What lines in the data hold the string "administrative"? Show them.

··· Provided data

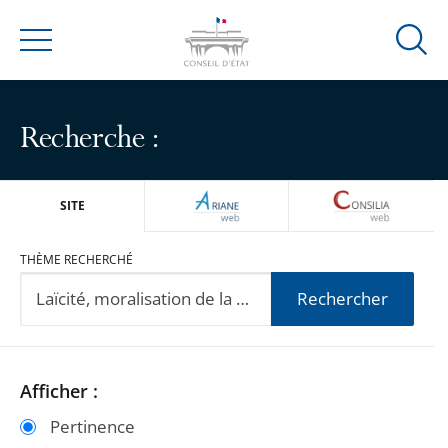
Ouvrir
Menu
la
modal
de
Recherche :
reche
ARIANEWEB
CONSILIA
SITE
THÈME RECHERCHÉ
Rechercher
Passer
Passer
Afficher :
les
les
Pertinence
filtres
filtres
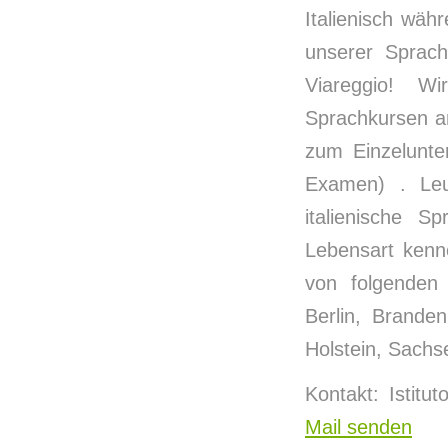
Italienisch wä
unserer Sprachk
Viareggio! W
Sprachkursen an
zum Einzelunte
Examen) . Le
italienische S
Lebensart kenne
von folgenden 
Berlin, Brande
Holstein, Sachs
Kontakt: Istitu
Mail senden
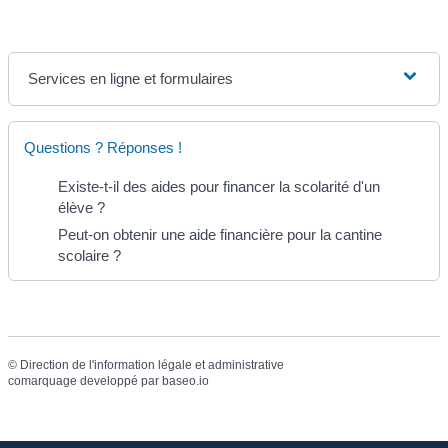
Services en ligne et formulaires
Questions ? Réponses !
Existe-t-il des aides pour financer la scolarité d'un
élève ?
Peut-on obtenir une aide financière pour la cantine
scolaire ?
©
Direction de l'information légale et administrative
comarquage developpé par
baseo.io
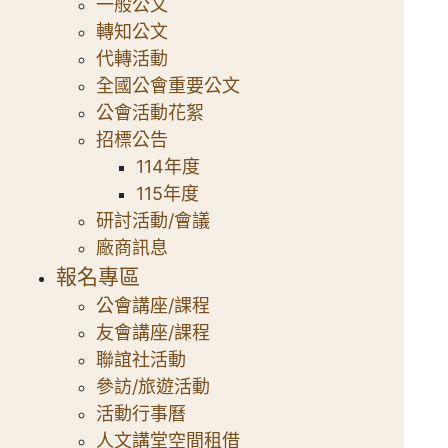
一般公文
轉知公文
代轉活動
全國公會重要公文
公會活動花絮
招標公告
114年度
115年度
研討活動/會議
廠商訊息
報名專區
公會講座/課程
友會講座/課程
聯誼社活動
參訪/旅遊活動
活動行事曆
人文講堂空間租借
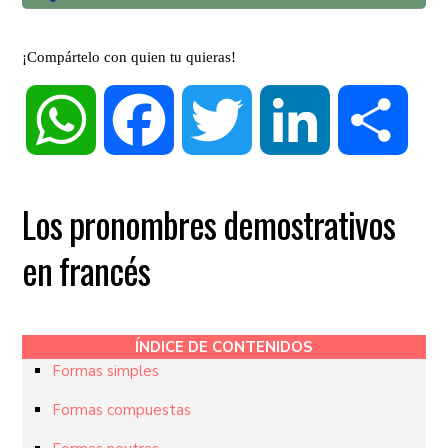
¡Compártelo con quien tu quieras!
WhatsApp
Facebook
Twitter
LinkedIn
Compa
Los pronombres demostrativos
en francés
ÍNDICE DE CONTENIDOS
Formas simples
Formas compuestas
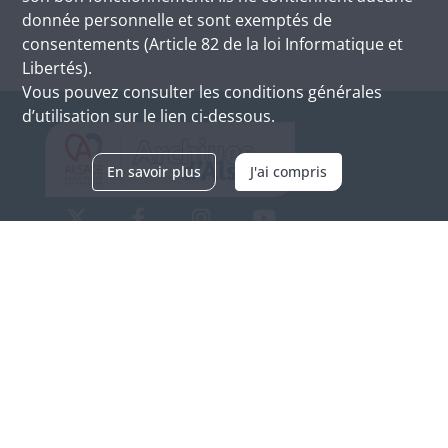
donnée personnelle et sont exemptés de
consentements (Article 82 de la loi Informatique et
Libertés).
Vous pouvez consulter les conditions générales
d’utilisation sur le lien ci-dessous.
En savoir plus
J'ai compris
Archives d'Alsace - Site de Colmar
Bâtiment M / Cité administrative
3, rue Fleischhauer
F-68026 COLMAR
(+33) 3 89 21 97 00
Nous contacter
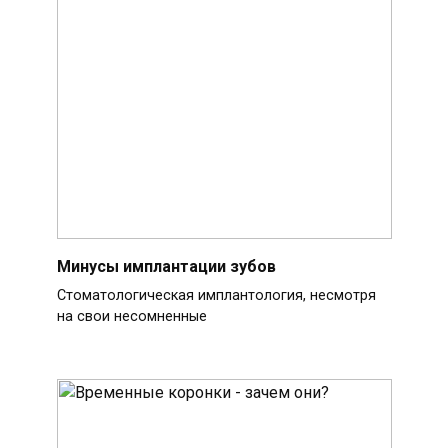
Минусы имплантации зубов
Стоматологическая имплантология, несмотря
на свои несомненные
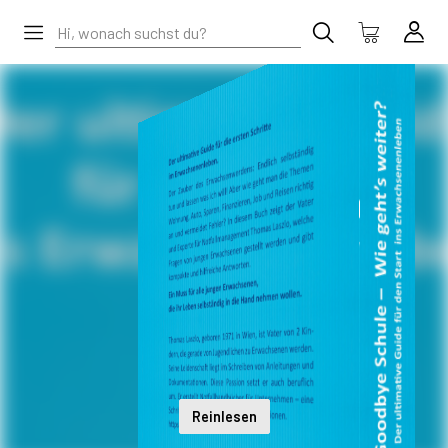
Reinlesen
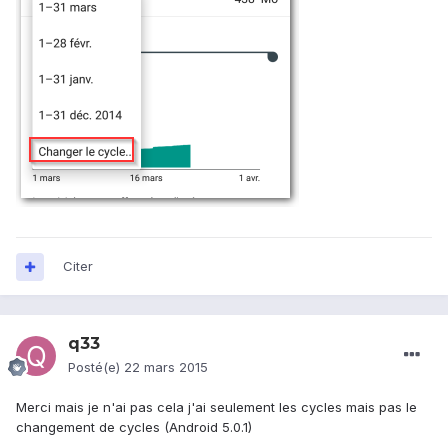
Citer
q33
Posté(e)
22 mars 2015
Merci mais je n'ai pas cela j'ai seulement les cycles mais pas le
changement de cycles (Android 5.0.1)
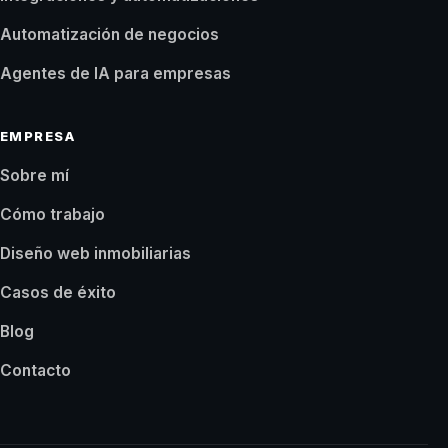
Automatización de negocios
Agentes de IA para empresas
EMPRESA
Sobre mí
Cómo trabajo
Diseño web inmobiliarias
Casos de éxito
Blog
Contacto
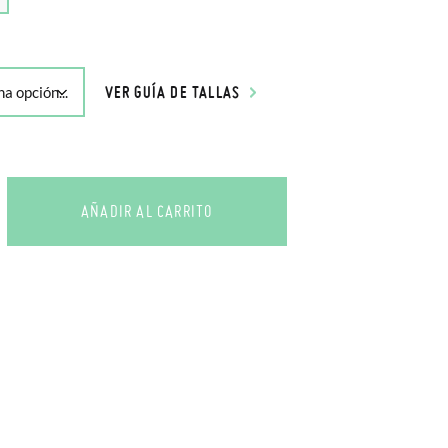
VER GUÍA DE TALLAS
AÑADIR AL CARRITO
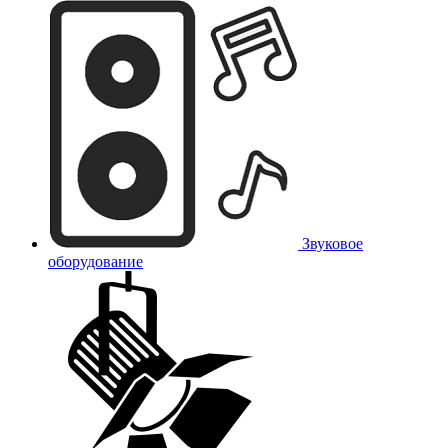
Звуковое
оборудование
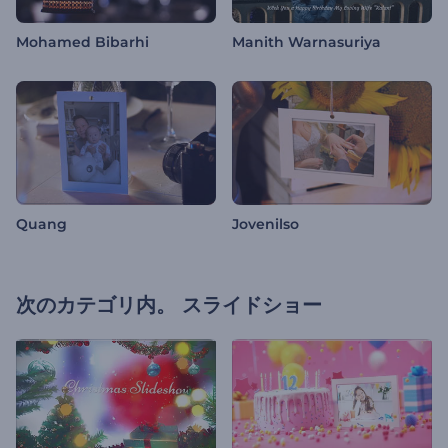
Mohamed Bibarhi
Manith Warnasuriya
Quang
Jovenilso
次のカテゴリ内。
スライドショー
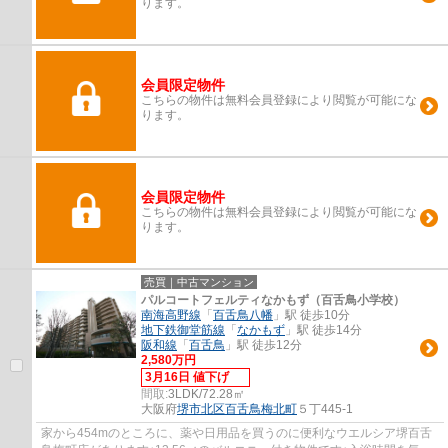
ります。
会員限定物件
こちらの物件は無料会員登録により閲覧が可能にな
ります。
会員限定物件
こちらの物件は無料会員登録により閲覧が可能にな
ります。
売買｜中古マンション
パルコートフェルティなかもず（百舌鳥小学校）
南海高野線
「
百舌鳥八幡
」駅 徒歩10分
地下鉄御堂筋線
「
なかもず
」駅 徒歩14分
阪和線
「
百舌鳥
」駅 徒歩12分
2,580万円
3月16日 値下げ
間取:
3LDK/72.28㎡
大阪府
堺市北区
百舌鳥梅北町
５丁445-1
家から454mのところに、薬や日用品を買うのに便利なウエルシア堺百舌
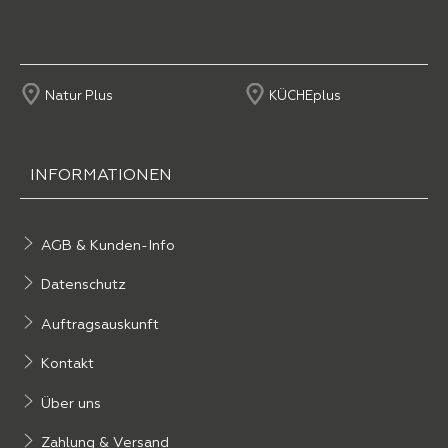
Natur Plus
KÜCHEplus
INFORMATIONEN
AGB & Kunden-Info
Datenschutz
Auftragsauskunft
Kontakt
Über uns
Zahlung & Versand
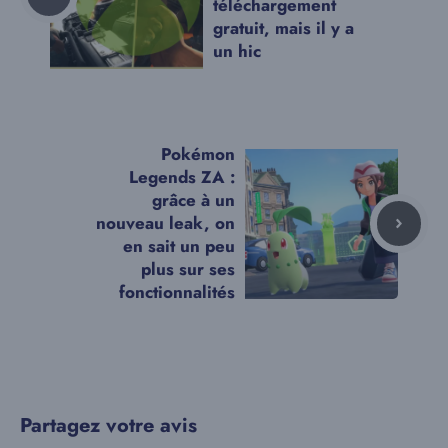
téléchargement
gratuit, mais il y a
un hic
Pokémon
Legends ZA :
grâce à un
nouveau leak, on
en sait un peu
plus sur ses
fonctionnalités
Partagez votre avis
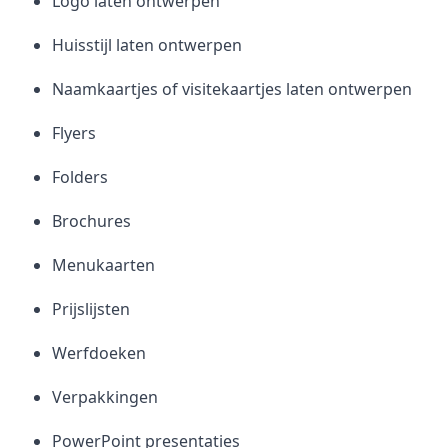
Logo laten ontwerpen
Huisstijl laten ontwerpen
Naamkaartjes of visitekaartjes laten ontwerpen
Flyers
Folders
Brochures
Menukaarten
Prijslijsten
Werfdoeken
Verpakkingen
PowerPoint presentaties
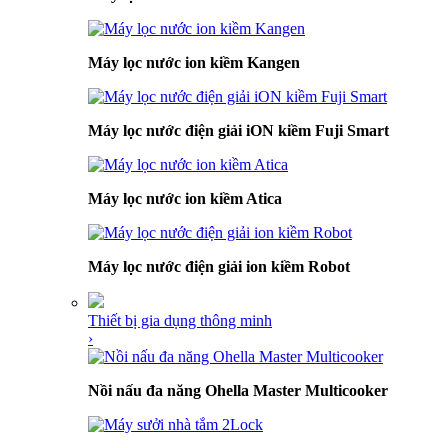
Máy lọc nước ion kiềm Kangen
Máy lọc nước điện giải iON kiềm Fuji Smart
Máy lọc nước ion kiềm Atica
Máy lọc nước điện giải ion kiềm Robot
Thiết bị gia dụng thông minh
›
Nồi nấu đa năng Ohella Master Multicooker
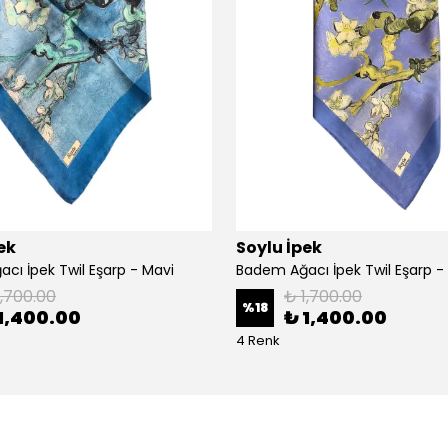
ek
Soylu İpek
cı İpek Twil Eşarp - Mavi
Badem Ağacı İpek Twil Eşarp -
1,700.00
₺ 1,700.00
%
18
1,400.00
₺ 1,400.00
4 Renk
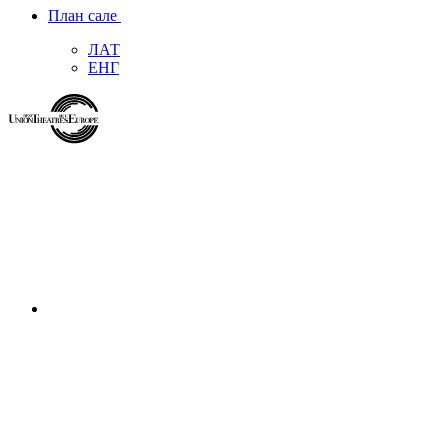
План сале
ЛАТ
ЕНГ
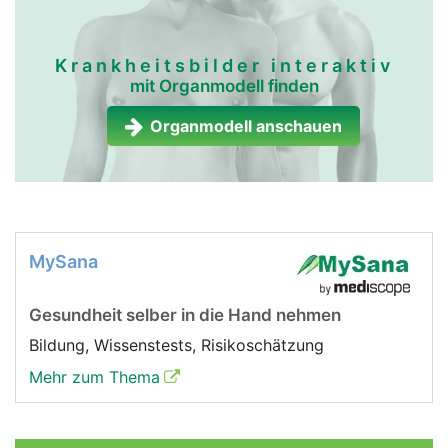
Krankheitsbilder interaktiv
mit Organmodell finden
Organmodell anschauen
MySana
Gesundheit selber in die Hand nehmen
Bildung, Wissenstests, Risikoschätzung
Mehr zum Thema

······

*Response area:*
Direction de l'information légale et administrative
Bâtiment M / Cité administrative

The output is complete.